# [Work item]
Pull out every line in the data below that contains the word "cookies".

# [Source information]
========================

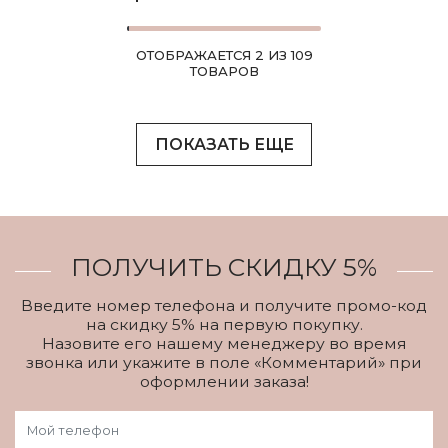
ОТОБРАЖАЕТСЯ 2 ИЗ 109
ТОВАРОВ
ПОКАЗАТЬ ЕЩЕ
ПОЛУЧИТЬ СКИДКУ 5%
Введите номер телефона и получите промо-код
на скидку 5% на первую покупку.
Назовите его нашему менеджеру во время
звонка или укажите в поле «Комментарий» при
оформлении заказа!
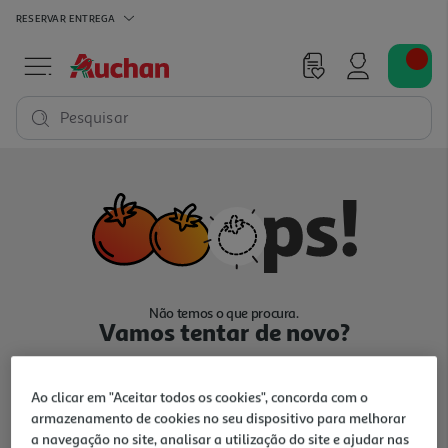
RESERVAR
ENTREGA
Pesquisar
Não temos o que procura.
Vamos tentar de novo?
Ao clicar em "Aceitar todos os cookies", concorda com o
armazenamento de cookies no seu dispositivo para melhorar
a navegação no site, analisar a utilização do site e ajudar nas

========================

# [Output for this exercise]
Ao clicar em "Aceitar todos os cookies", concorda com o
armazenamento de cookies no seu dispositivo para melhorar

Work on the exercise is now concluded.